BEGIN

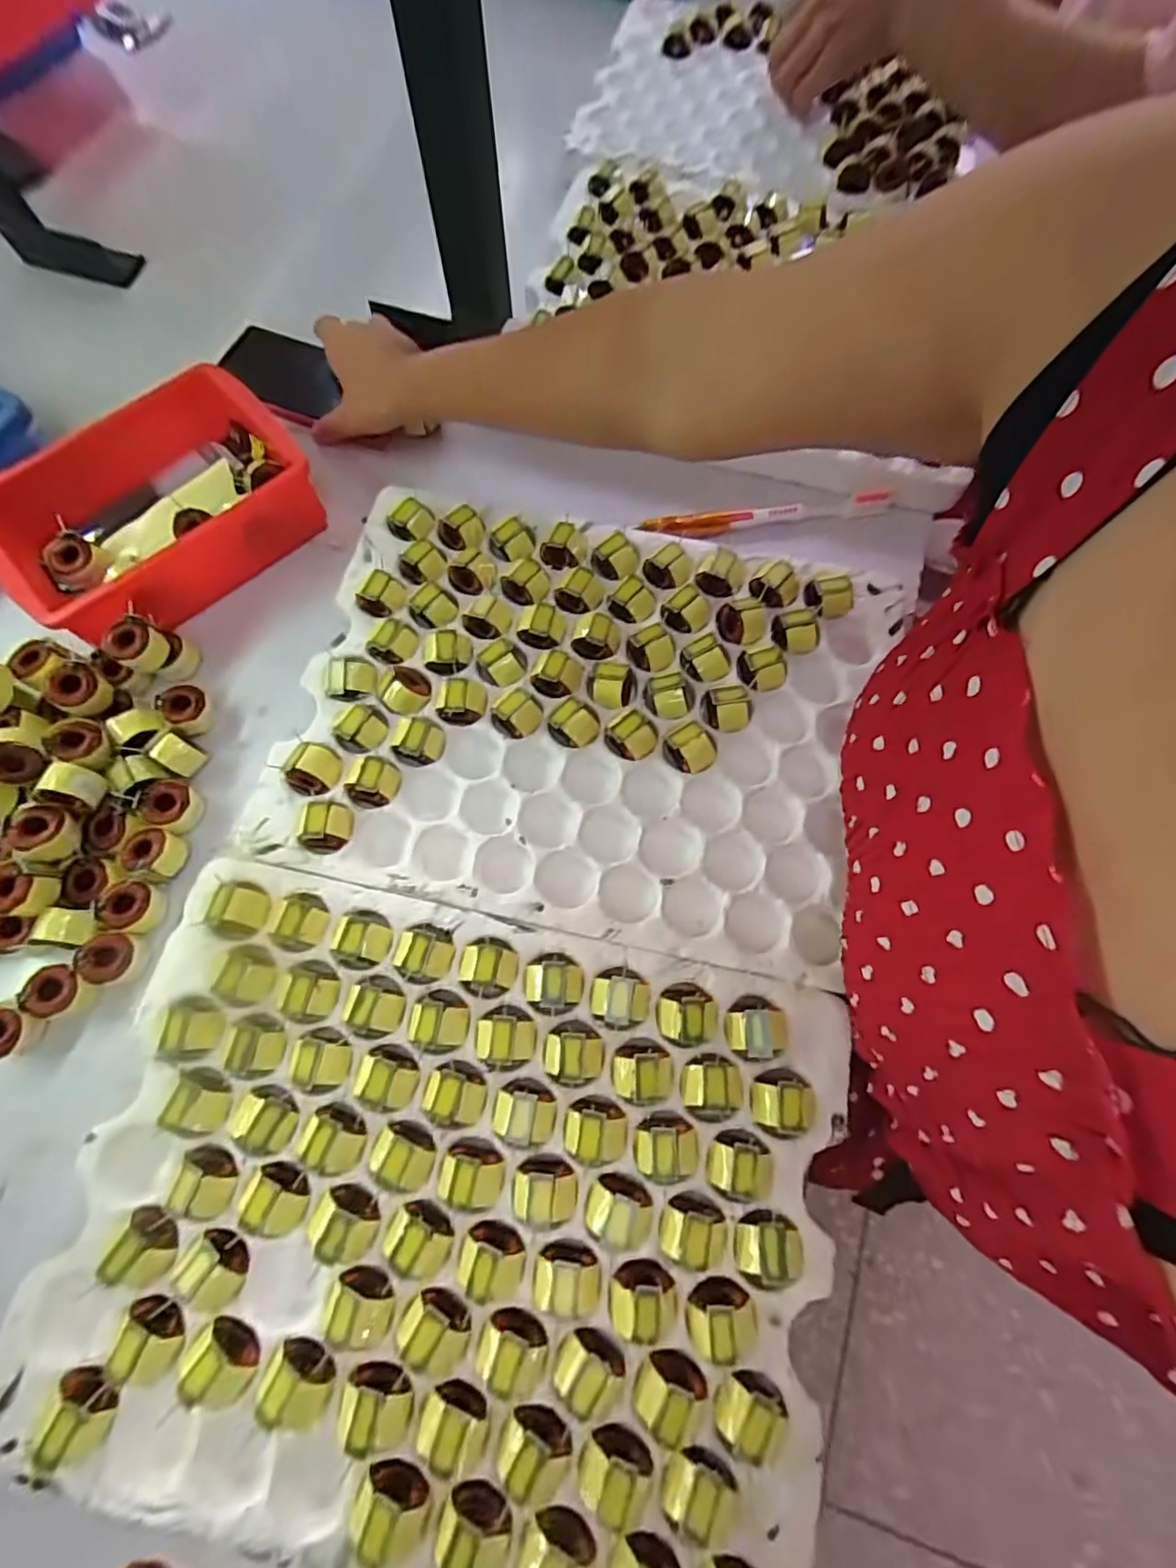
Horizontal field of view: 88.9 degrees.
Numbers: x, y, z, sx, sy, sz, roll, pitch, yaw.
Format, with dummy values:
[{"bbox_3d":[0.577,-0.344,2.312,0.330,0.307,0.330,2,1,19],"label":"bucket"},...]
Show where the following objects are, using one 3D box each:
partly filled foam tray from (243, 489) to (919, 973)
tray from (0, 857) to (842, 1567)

END

**Problem description**
Omit every picture while copying the listing above exactly.

**Response box**
Horizontal field of view: 88.9 degrees.
Numbers: x, y, z, sx, sy, sz, roll, pitch, yaw.
Format, with dummy values:
[{"bbox_3d":[0.577,-0.344,2.312,0.330,0.307,0.330,2,1,19],"label":"bucket"},...]
Show where the following objects are, using one 3D box each:
partly filled foam tray from (243, 489) to (919, 973)
tray from (0, 857) to (842, 1567)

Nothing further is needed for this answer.